# The problem
Keep the wording of every entry exactly as it is while leaving the pictures out of your copy.
[[ Stored data, beginning ]]
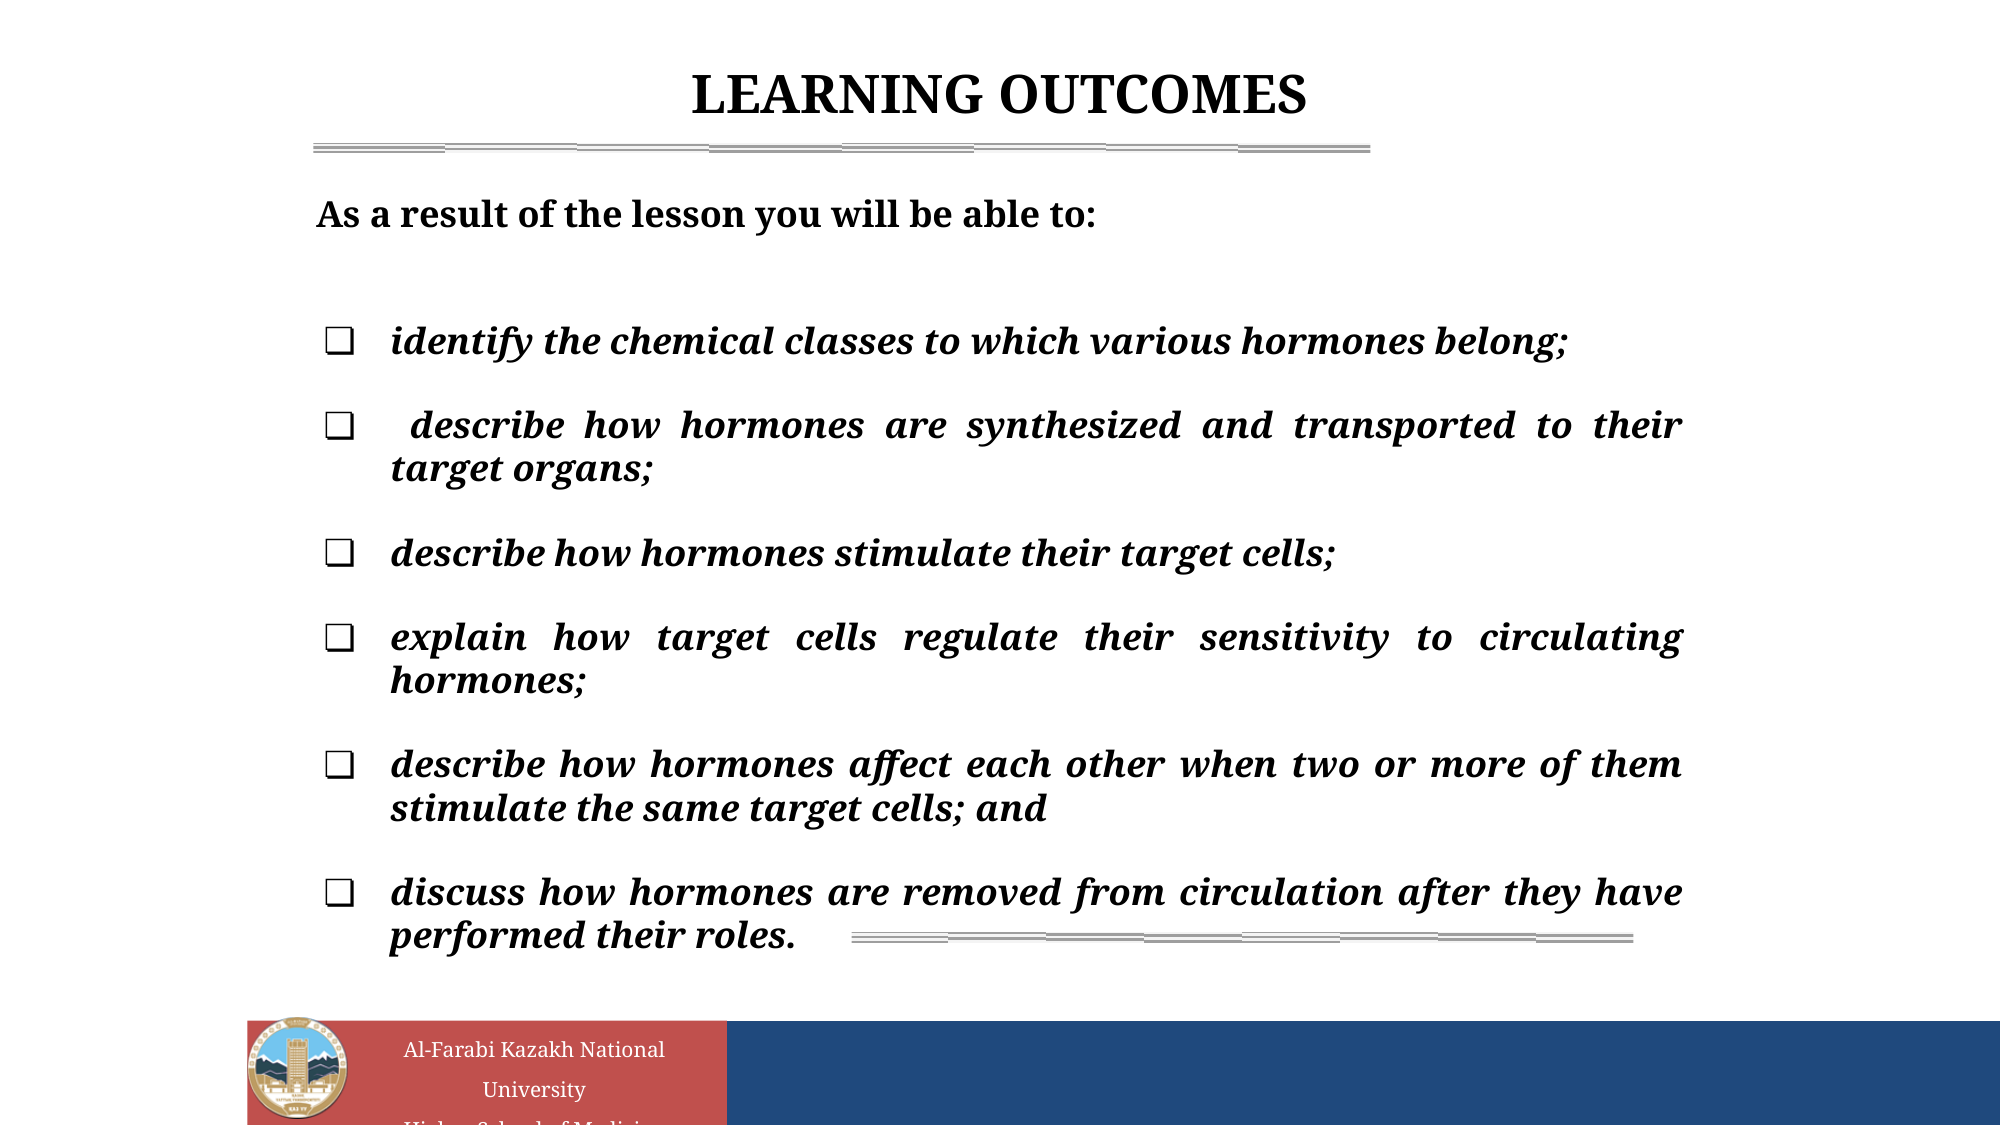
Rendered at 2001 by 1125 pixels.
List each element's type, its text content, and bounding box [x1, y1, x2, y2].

list As a result of the lesson you will be able to: identify the chemical classes to which various hormones belong; describe how hormones are synthesized and transported to their target organs; describe how hormones stimulate their target cells; explain how target cells regulate their sensitivity to circulating hormones; describe how hormones affect each other when two or more of them stimulate the same target cells; and discuss how hormones are removed from circulation after they have performed their roles. [301, 176, 1699, 978]
title LEARNING OUTCOMES [301, 44, 1699, 139]
text_box [313, 143, 1371, 153]
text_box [237, 1017, 2000, 1125]
text_box [851, 932, 1634, 943]
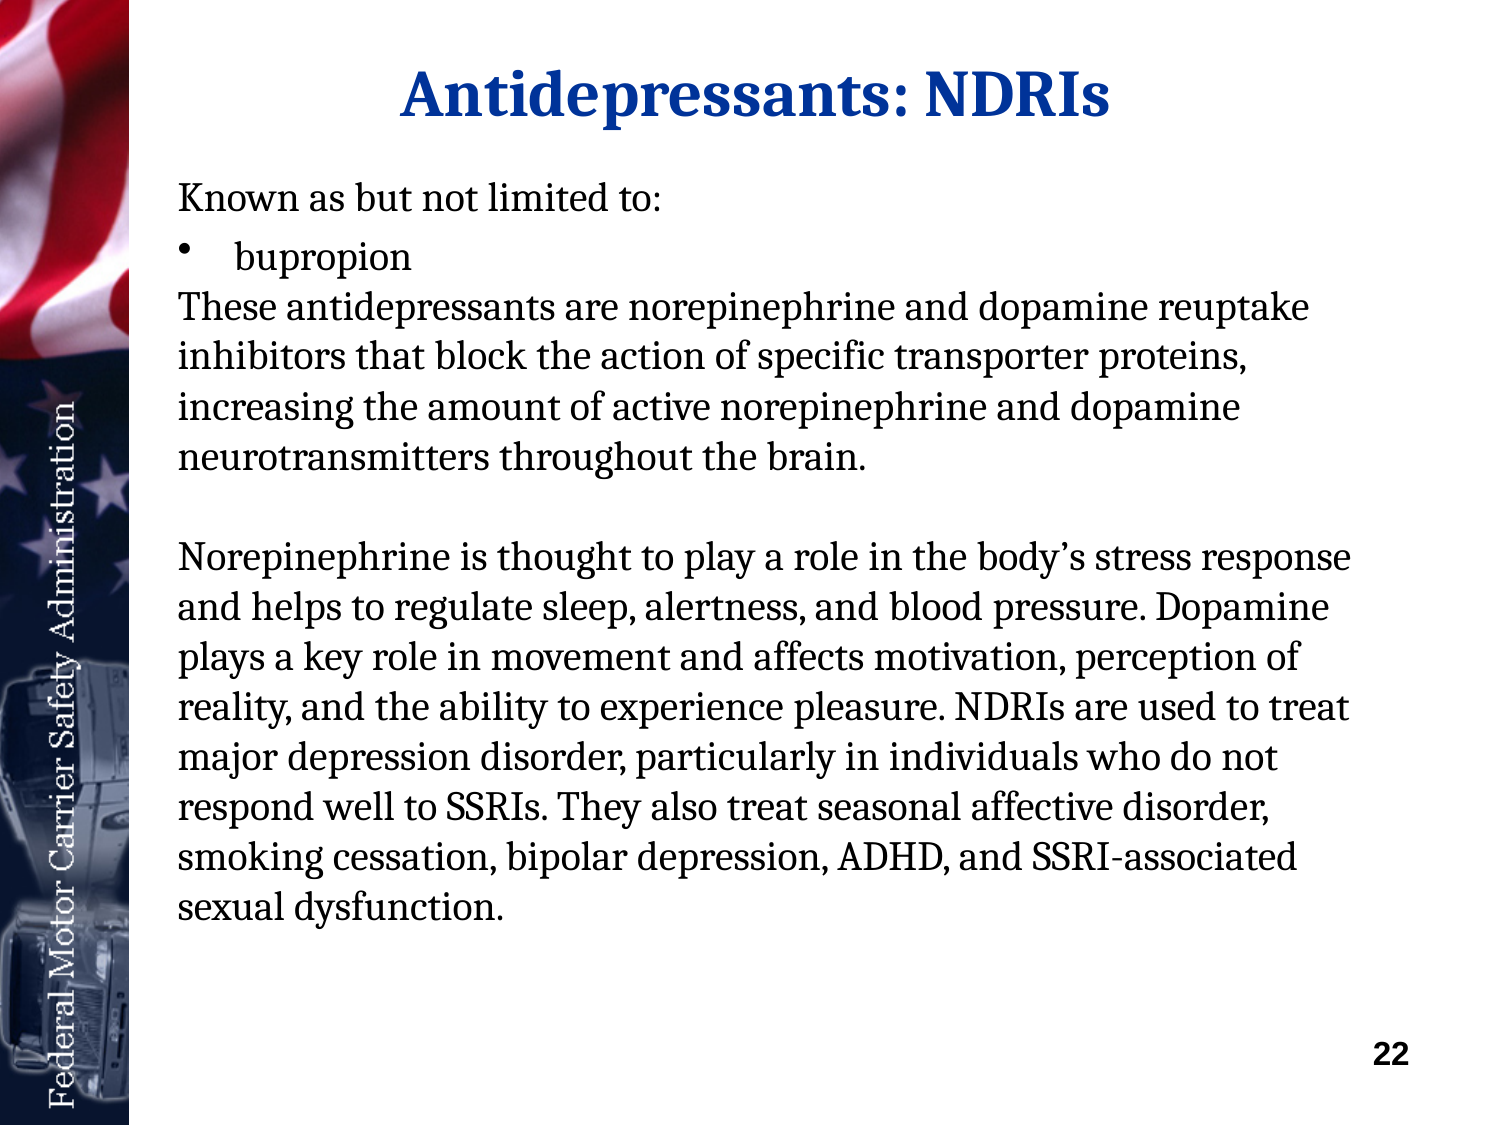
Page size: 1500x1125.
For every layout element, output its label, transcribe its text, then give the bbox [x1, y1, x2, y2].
[[ Stored data, end ]]
# Exercise output
Rendered at 2001 by 1125 pixels.
List each element's type, its text content, and bounding box [x1, y1, x2, y2].

list As a result of the lesson you will be able to: identify the chemical classes to which various hormones belong; describe how hormones are synthesized and transported to their target organs; describe how hormones stimulate their target cells; explain how target cells regulate their sensitivity to circulating hormones; describe how hormones affect each other when two or more of them stimulate the same target cells; and discuss how hormones are removed from circulation after they have performed their roles. [301, 176, 1699, 978]
title LEARNING OUTCOMES [301, 44, 1699, 139]
text_box [313, 143, 1371, 153]
text_box [237, 1017, 2000, 1125]
text_box [851, 932, 1634, 943]
Page size: 1500x1125.
For every layout element, output its label, transcribe its text, then give the bbox [x1, y1, x2, y2].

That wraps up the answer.